A group of leading HIV experts call for the exploration of a new approach to treating HIV – one that could ultimately help eradicate the virus – through a collaboration involving academia, industry, government and patient advocates.
This new approach to HIV treatment is discussed in a perspective article published in the March 6, 2009 issue of Science.
The article, provocatively titled, “The Challenge of a Cure for HIV Infection,” is authored by three academics, Doug Richman, USCD, David Margolis, UNC, Warner Greene, UCSF, one community advocate, Martin Delaney, Project Inform and two industry scientist leaders Daria Hazuda, Merck and Roger Pomerantz, Tibotec, Johnson & Johnson.

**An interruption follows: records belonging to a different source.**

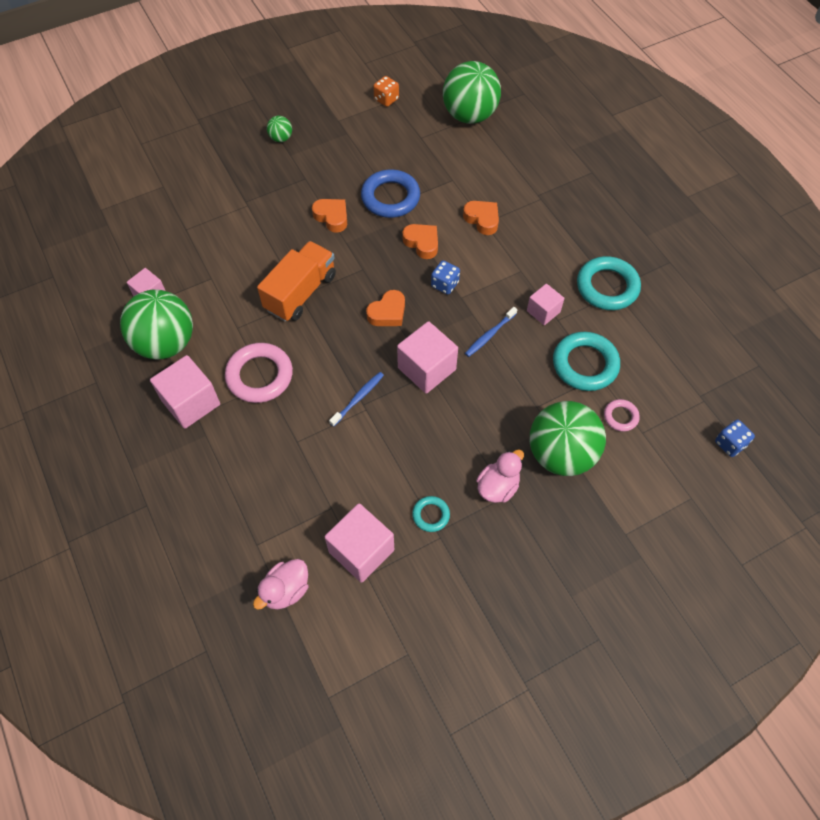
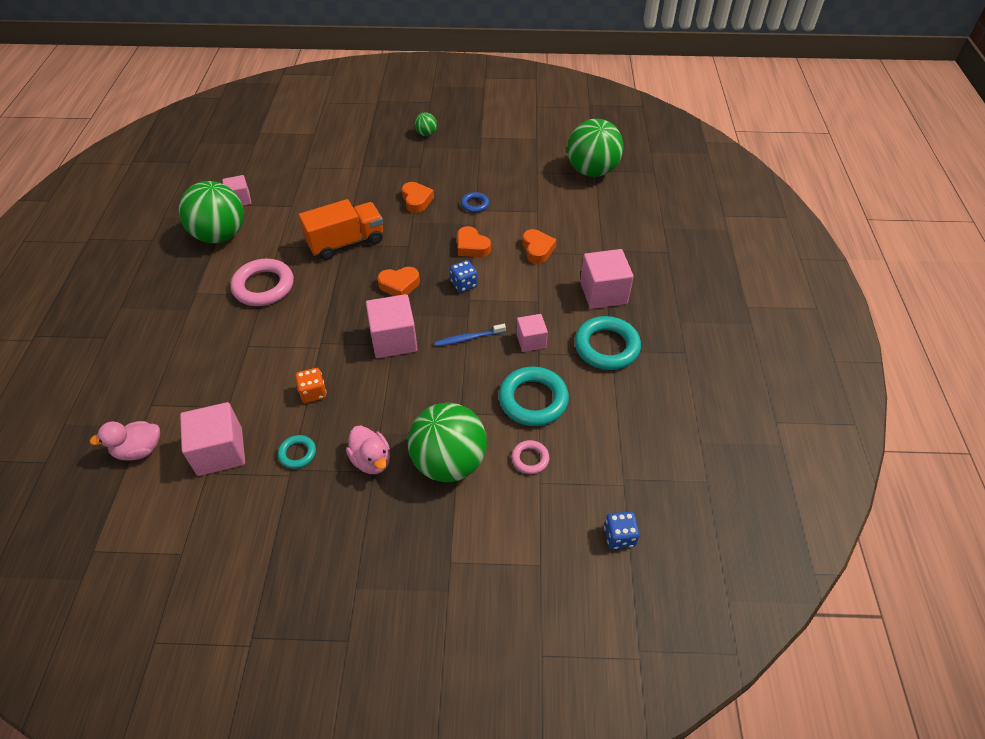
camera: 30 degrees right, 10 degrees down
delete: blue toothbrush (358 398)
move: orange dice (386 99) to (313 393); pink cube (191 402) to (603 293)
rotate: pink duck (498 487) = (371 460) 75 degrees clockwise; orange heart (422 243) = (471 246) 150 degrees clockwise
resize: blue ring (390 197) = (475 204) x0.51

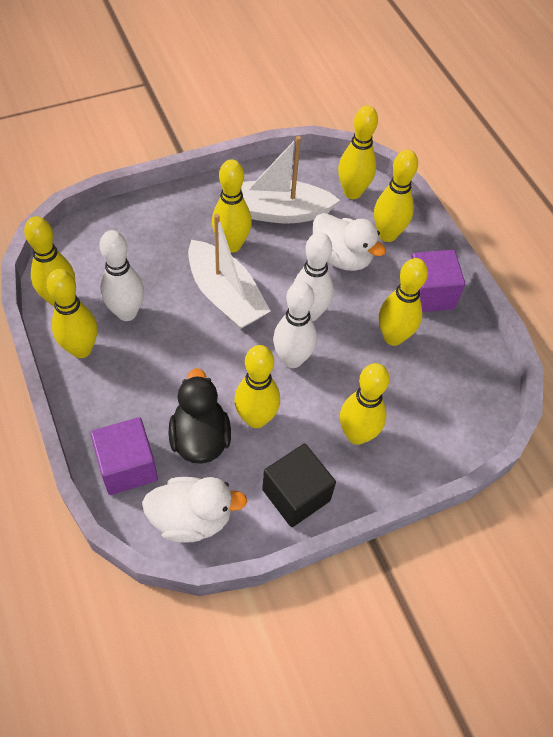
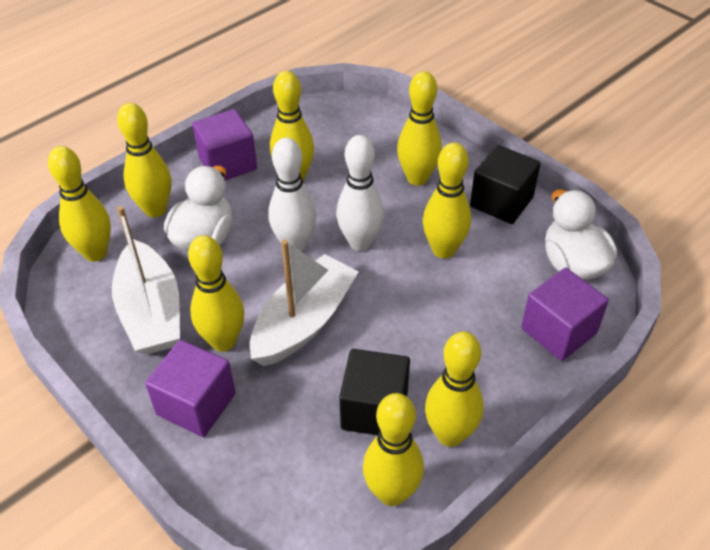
camera: 105 degrees left, 10 degrees down
delete: black duck (200 438)
insert: purple cube (196 404)
replace: white bowling pin (127 313) to black cube (374 409)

This diverse group came together to set a goal for the next era in HIV therapeutics – drug free remission – and assemble a coordinated initiative to identify potential interventions and a clinical assessment to reach this goal.
The initiative, which the authors coined a “collaboratory,” aims to accelerate the progress of individual research groups, harness the drug discovery capabilities of industry and governments to coordinate regulatory approaches and mobilise funding.
“A successful vaccine or microbicide still remains a significant challenge in spite of billions of dollars and years of research, and having millions of people on lifelong highly active antiretroviral therapy (HAART) may not be sustainable,” said Roger Pomerantz, FACP, President of Tibotec Inc, Johnson & Johnson.
“At Tibotec, we have a heritage of partnership and collaboration, and we are committed to forging new approaches with others to develop HIV therapeutics that could finally eradicate the disease.”